The value of Japan’s imports surged 43.8% in November to hit a record level on higher crude oil costs and the yen’s weakness, leading the country to post its largest trade deficit since January 2020, government data showed Thursday.
Imports of goods jumped to ¥8.32 trillion ($72.9 billion), the largest figure since comparable data became available in January 1979, while exports soared 20.5% to ¥7.37 trillion, resulting in a goods trade deficit of ¥954.8 billion, the Finance Ministry said in a preliminary report.
The trade balance logged red ink for the fourth consecutive month, with imports rising for the 10th straight month on growing prices of crude oil from producers such as the United Arab Emirates.
Exports were up for the ninth consecutive month, led by robust demand for iron and steel products from South Korea and semiconductor-making equipment from China.
Stronger Japanese exports are good news for the country’s recovery prospects. They also add to signs that easing supply constraints were helping to put the global economy on a better footing — in the weeks before the emergence of the omicron COVID-19 variant introduced a new element of uncertainty.
“We saw a bit of relief in supply constraints in November, but there’s a risk that the omicron variant could halt factories abroad and increase supply constraints like the delta variant did,” said economist Koya Miyamae at SMBC Nikko Securities Inc. “A weaker yen is making oil imports even more expensive, which will work against consumption at home.”
November’s export gains were broad-based, with shipments to the U.S., China and the EU all logging their strongest increases since summer. Japan’s car exports, a key driver of the economy, increased about 4% — recovering from a fall of more than a third the previous month even as supply chain snarls persist.
With rising prices for gasoline and other select items causing some concern that Japan’s consumers might pull back, the pressure for exports to carry the recovery increases. Analysts see the economy bouncing back at the end of the year after shrinking last quarter for a fifth time in eight quarters.
Still, the spread of the omicron variant since late November now clouds the outlook to some extent, as countries limit access to travelers and weigh whether to reinstate domestic restrictions.
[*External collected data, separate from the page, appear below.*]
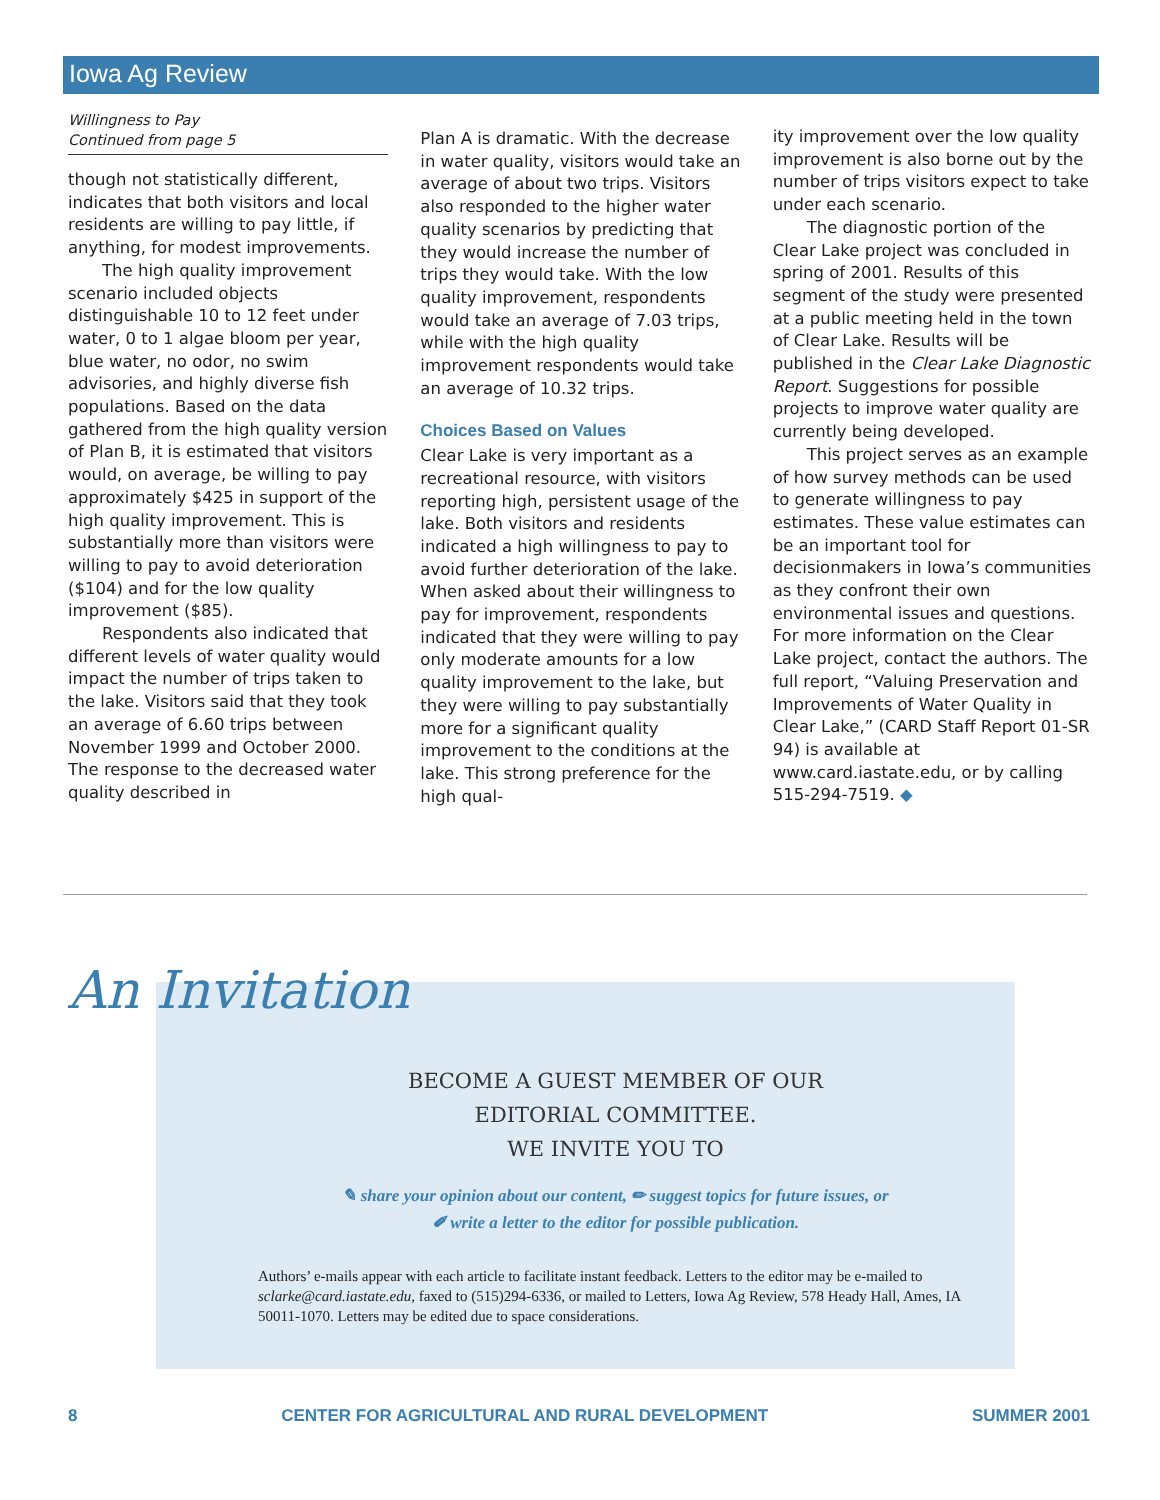Iowa Ag Review
Willingness to Pay
Continued from page 5
though not statistically different, indicates that both visitors and local residents are willing to pay little, if anything, for modest improvements.
The high quality improvement scenario included objects distinguishable 10 to 12 feet under water, 0 to 1 algae bloom per year, blue water, no odor, no swim advisories, and highly diverse fish populations. Based on the data gathered from the high quality version of Plan B, it is estimated that visitors would, on average, be willing to pay approximately $425 in support of the high quality improvement. This is substantially more than visitors were willing to pay to avoid deterioration ($104) and for the low quality improvement ($85).
Respondents also indicated that different levels of water quality would impact the number of trips taken to the lake. Visitors said that they took an average of 6.60 trips between November 1999 and October 2000. The response to the decreased water quality described in
Plan A is dramatic. With the decrease in water quality, visitors would take an average of about two trips. Visitors also responded to the higher water quality scenarios by predicting that they would increase the number of trips they would take. With the low quality improvement, respondents would take an average of 7.03 trips, while with the high quality improvement respondents would take an average of 10.32 trips.
Choices Based on Values
Clear Lake is very important as a recreational resource, with visitors reporting high, persistent usage of the lake. Both visitors and residents indicated a high willingness to pay to avoid further deterioration of the lake. When asked about their willingness to pay for improvement, respondents indicated that they were willing to pay only moderate amounts for a low quality improvement to the lake, but they were willing to pay substantially more for a significant quality improvement to the conditions at the lake. This strong preference for the high qual-
ity improvement over the low quality improvement is also borne out by the number of trips visitors expect to take under each scenario.
The diagnostic portion of the Clear Lake project was concluded in spring of 2001. Results of this segment of the study were presented at a public meeting held in the town of Clear Lake. Results will be published in the Clear Lake Diagnostic Report. Suggestions for possible projects to improve water quality are currently being developed.
This project serves as an example of how survey methods can be used to generate willingness to pay estimates. These value estimates can be an important tool for decisionmakers in Iowa’s communities as they confront their own environmental issues and questions. For more information on the Clear Lake project, contact the authors. The full report, “Valuing Preservation and Improvements of Water Quality in Clear Lake,” (CARD Staff Report 01-SR 94) is available at www.card.iastate.edu, or by calling 515-294-7519. ◆
BECOME A GUEST MEMBER OF OUR
EDITORIAL COMMITTEE.
WE INVITE YOU TO
✎ share your opinion about our content, ✏ suggest topics for future issues, or
✐ write a letter to the editor for possible publication.
Authors’ e-mails appear with each article to facilitate instant feedback. Letters to the editor may be e-mailed to sclarke@card.iastate.edu, faxed to (515)294-6336, or mailed to Letters, Iowa Ag Review, 578 Heady Hall, Ames, IA 50011-1070. Letters may be edited due to space considerations.
An Invitation
8 CENTER FOR AGRICULTURAL AND RURAL DEVELOPMENT SUMMER 2001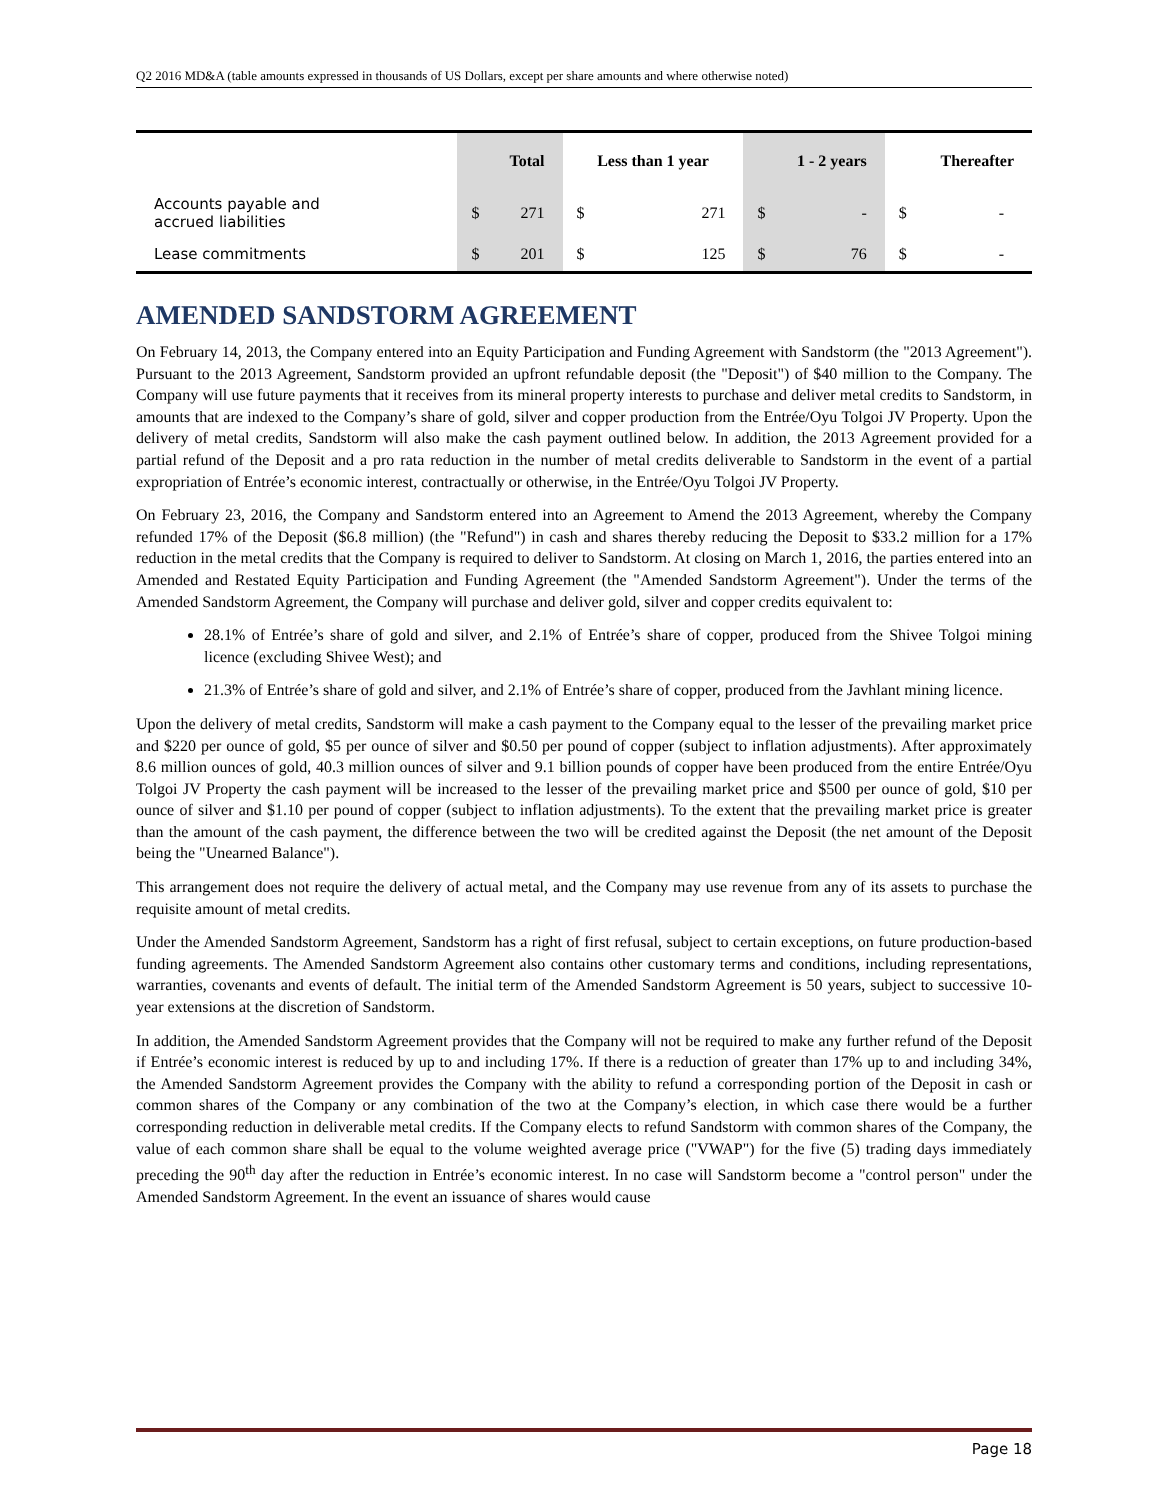Q2 2016 MD&A (table amounts expressed in thousands of US Dollars, except per share amounts and where otherwise noted)
| | Total | | Less than 1 year | | 1 - 2 years | | Thereafter | |
| --- | --- | --- | --- | --- | --- | --- | --- | --- |
| Accounts payable and accrued liabilities | $ | 271 | $ | 271 | $ | - | $ | - |
| Lease commitments | $ | 201 | $ | 125 | $ | 76 | $ | - |
AMENDED SANDSTORM AGREEMENT
On February 14, 2013, the Company entered into an Equity Participation and Funding Agreement with Sandstorm (the "2013 Agreement"). Pursuant to the 2013 Agreement, Sandstorm provided an upfront refundable deposit (the "Deposit") of $40 million to the Company. The Company will use future payments that it receives from its mineral property interests to purchase and deliver metal credits to Sandstorm, in amounts that are indexed to the Company’s share of gold, silver and copper production from the Entrée/Oyu Tolgoi JV Property. Upon the delivery of metal credits, Sandstorm will also make the cash payment outlined below. In addition, the 2013 Agreement provided for a partial refund of the Deposit and a pro rata reduction in the number of metal credits deliverable to Sandstorm in the event of a partial expropriation of Entrée’s economic interest, contractually or otherwise, in the Entrée/Oyu Tolgoi JV Property.
On February 23, 2016, the Company and Sandstorm entered into an Agreement to Amend the 2013 Agreement, whereby the Company refunded 17% of the Deposit ($6.8 million) (the "Refund") in cash and shares thereby reducing the Deposit to $33.2 million for a 17% reduction in the metal credits that the Company is required to deliver to Sandstorm. At closing on March 1, 2016, the parties entered into an Amended and Restated Equity Participation and Funding Agreement (the "Amended Sandstorm Agreement"). Under the terms of the Amended Sandstorm Agreement, the Company will purchase and deliver gold, silver and copper credits equivalent to:
28.1% of Entrée’s share of gold and silver, and 2.1% of Entrée’s share of copper, produced from the Shivee Tolgoi mining licence (excluding Shivee West); and
21.3% of Entrée’s share of gold and silver, and 2.1% of Entrée’s share of copper, produced from the Javhlant mining licence.
Upon the delivery of metal credits, Sandstorm will make a cash payment to the Company equal to the lesser of the prevailing market price and $220 per ounce of gold, $5 per ounce of silver and $0.50 per pound of copper (subject to inflation adjustments). After approximately 8.6 million ounces of gold, 40.3 million ounces of silver and 9.1 billion pounds of copper have been produced from the entire Entrée/Oyu Tolgoi JV Property the cash payment will be increased to the lesser of the prevailing market price and $500 per ounce of gold, $10 per ounce of silver and $1.10 per pound of copper (subject to inflation adjustments). To the extent that the prevailing market price is greater than the amount of the cash payment, the difference between the two will be credited against the Deposit (the net amount of the Deposit being the "Unearned Balance").
This arrangement does not require the delivery of actual metal, and the Company may use revenue from any of its assets to purchase the requisite amount of metal credits.
Under the Amended Sandstorm Agreement, Sandstorm has a right of first refusal, subject to certain exceptions, on future production-based funding agreements. The Amended Sandstorm Agreement also contains other customary terms and conditions, including representations, warranties, covenants and events of default. The initial term of the Amended Sandstorm Agreement is 50 years, subject to successive 10-year extensions at the discretion of Sandstorm.
In addition, the Amended Sandstorm Agreement provides that the Company will not be required to make any further refund of the Deposit if Entrée’s economic interest is reduced by up to and including 17%. If there is a reduction of greater than 17% up to and including 34%, the Amended Sandstorm Agreement provides the Company with the ability to refund a corresponding portion of the Deposit in cash or common shares of the Company or any combination of the two at the Company’s election, in which case there would be a further corresponding reduction in deliverable metal credits. If the Company elects to refund Sandstorm with common shares of the Company, the value of each common share shall be equal to the volume weighted average price ("VWAP") for the five (5) trading days immediately preceding the 90<sup>th</sup> day after the reduction in Entrée’s economic interest. In no case will Sandstorm become a "control person" under the Amended Sandstorm Agreement. In the event an issuance of shares would cause
Page 18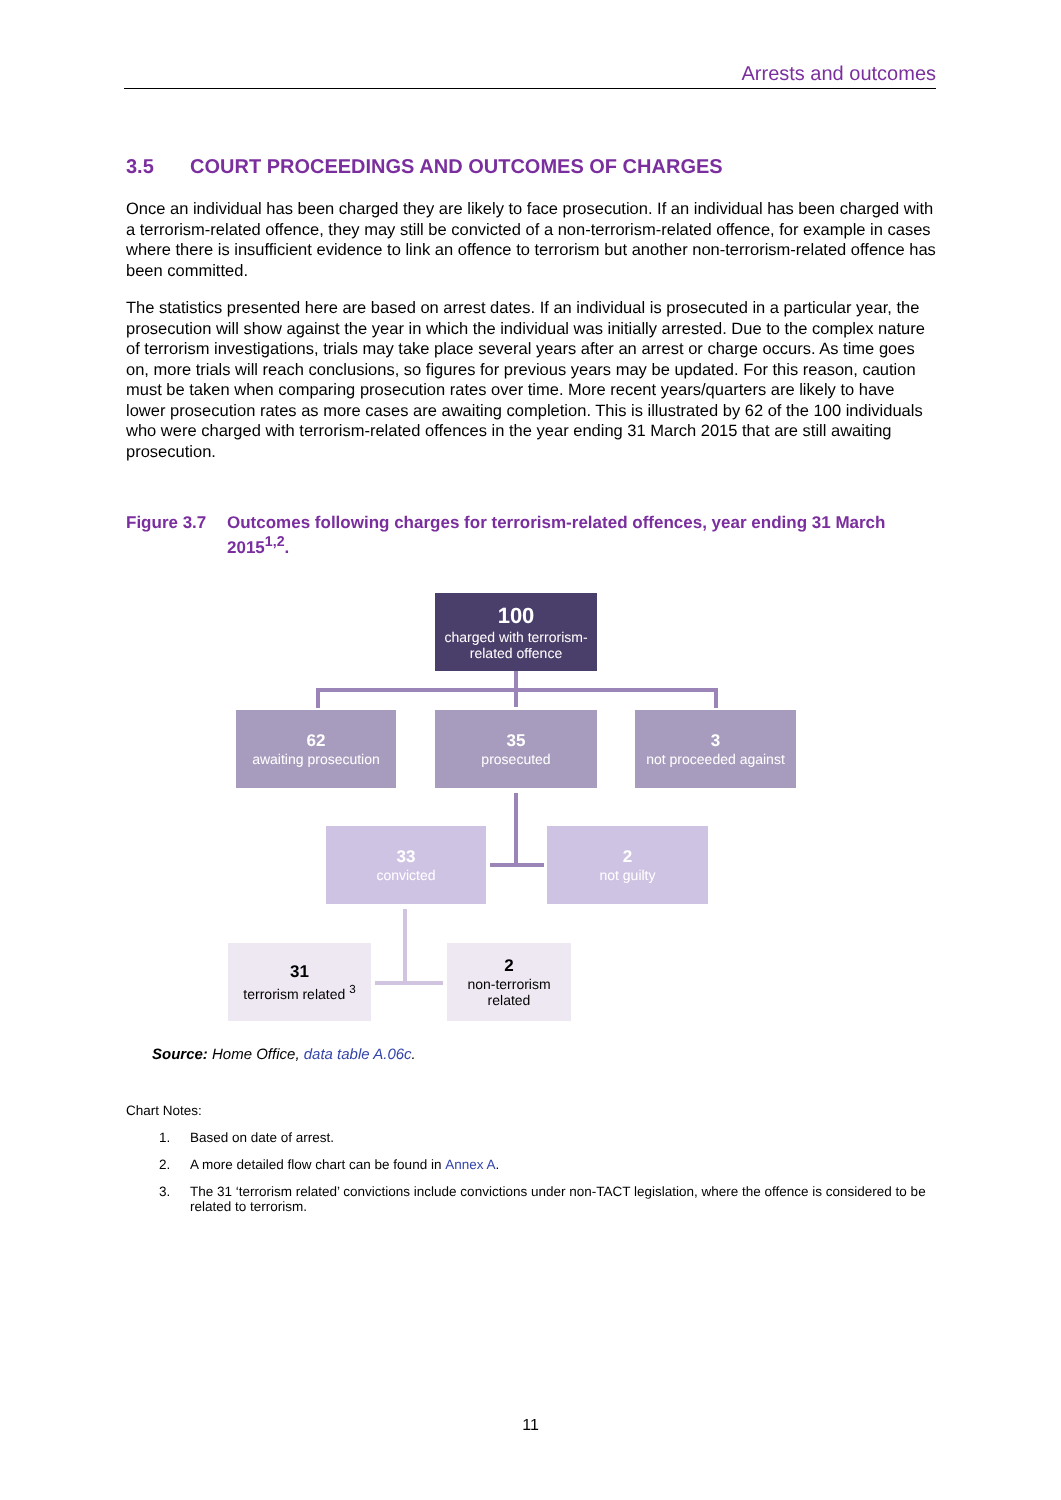Arrests and outcomes
3.5 COURT PROCEEDINGS AND OUTCOMES OF CHARGES
Once an individual has been charged they are likely to face prosecution. If an individual has been charged with a terrorism-related offence, they may still be convicted of a non-terrorism-related offence, for example in cases where there is insufficient evidence to link an offence to terrorism but another non-terrorism-related offence has been committed.
The statistics presented here are based on arrest dates. If an individual is prosecuted in a particular year, the prosecution will show against the year in which the individual was initially arrested. Due to the complex nature of terrorism investigations, trials may take place several years after an arrest or charge occurs. As time goes on, more trials will reach conclusions, so figures for previous years may be updated. For this reason, caution must be taken when comparing prosecution rates over time. More recent years/quarters are likely to have lower prosecution rates as more cases are awaiting completion. This is illustrated by 62 of the 100 individuals who were charged with terrorism-related offences in the year ending 31 March 2015 that are still awaiting prosecution.
Figure 3.7
Outcomes following charges for terrorism-related offences, year ending 31 March 2015<sup>1,2</sup>.
100
charged with terrorism-related offence
62
awaiting prosecution
35
prosecuted
3
not proceeded against
33
convicted
2
not guilty
31
terrorism related <sup>3</sup>
2
non-terrorism related
Source: Home Office, data table A.06c.
Chart Notes:
1. Based on date of arrest.
2. A more detailed flow chart can be found in Annex A.
3. The 31 ‘terrorism related’ convictions include convictions under non-TACT legislation, where the offence is considered to be related to terrorism.
11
Supply bottlenecks also continue to affect manufacturers, with Toyota Motor Corp. cutting production again this month due to parts shortages.
“Overall there’s a recovery in exports led by cars,” said economist Takeshi Minami at Norinchukin Research Institute. “But it’s likely to remain quite slow. Toyota’s already said their December plan of getting their production levels back is facing delays, and it’s still unclear whether it’ll get back on track in January given Southeast Asia is still facing COVID problems.”